I have data of the type
looking_for = ["apple", "melon"]
in
my_data = ["The apple is red", "The bee was yellow", "I am eating a melon", "The melon is sweet"]
with
timing = [2.5, 5, 10, 18]
I want to find when a regular expression was repeated consecutively and then return a logical index that pertains to the first observation of the repetition.
My approach:
1) Find out if the string contains one of the regular expression in looking_for, e.g. melon. I solve this using
idx = cellfun(@(x)( ~isempty(x) ), regexp(my_data, "apple"));
2) Then i transpose and multiply my indexing with the timing to get the relevant timings & remove the zeros (not shown here)
apple_timing = transpose(idx).*timing;
Which would give me a cell called apple_timing with a value of 2.5, which is exactly what I want.
I would like a bit of code that returns a variable called repeat_timing.
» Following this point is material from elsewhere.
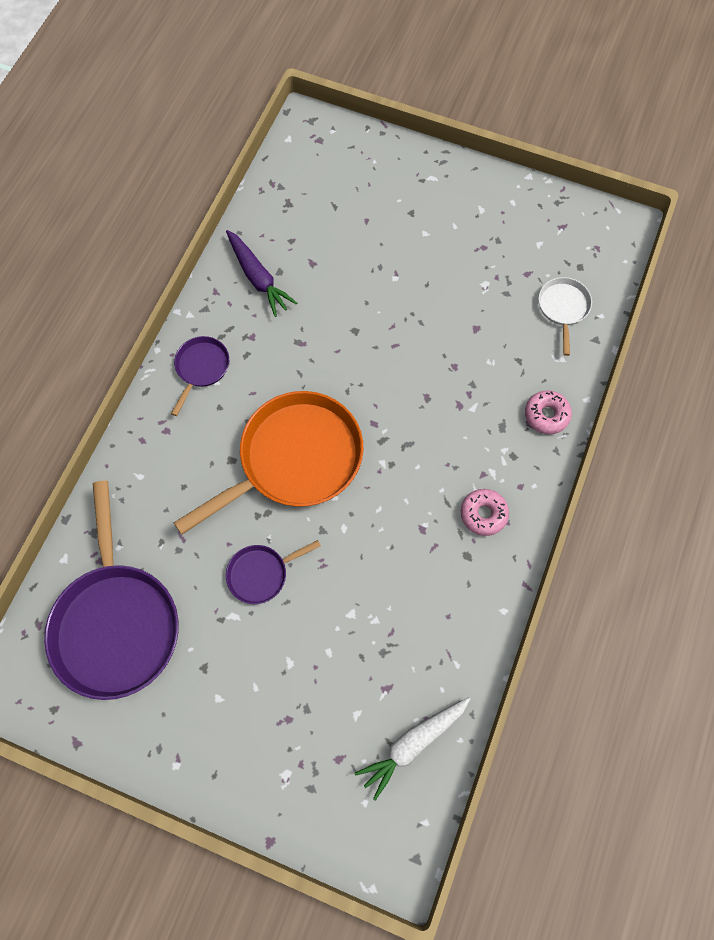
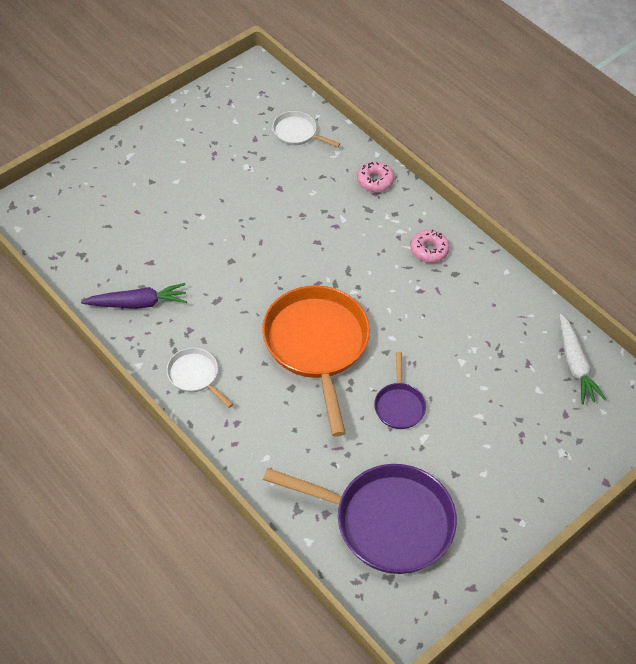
camera: 65 degrees left, 15 degrees down
(201, 368) = (195, 376): purple pan -> white pan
In the case of the melon, this would return 18 – the first observed consecutive repeat of the regular expression melon.

Best Answer

Here is one solution based around cumsum:
% Data:
LF = {'apple', 'melon'};
MD = {'The apple is red','The bee was yellow','I am eating a melon','The melon is sweet'};
TV = [2.5, 5, 10, 18];
% Locate patterns:
fun = @(p)~cellfun('isempty',strfind(MD,p));
BM = cell2mat(cellfun(fun,LF(:),'uni',0));
CS = cumsum(BM,2);
You can use this to identify the first, second, third, etc. times that a pattern occurs, and find the related timing value:
>> [R1,C1] = find(CS==1 & BM); % First occurrence.
>> LF{R1}
ans = apple
ans = melon
>> TV(C1)
ans =
2.5000 10.0000
>> [R2,C2] = find(CS==2 & BM); % Second occurrence.
>> LF{R2}
ans = melon
>> TV(C2)
ans = 18
You can easily automate this for an arbitrary number of matches, here I locate the first, second, and third occurrences (of which there are none in your sample data):
baz = @(n)find(CS==n & BM);
[row,col] = arrayfun(baz,1:3,'uni',0);
typ = cellfun(@(r)LF(r),row,'uni',0);
val = cellfun(@(c)TV(c),col,'uni',0);
giving:
>> typ{:}
ans =
'apple'
'melon'
ans =
'melon'
ans = {}
>> val{:}
ans =
2.5000 10.0000
ans = 18
ans = []
>>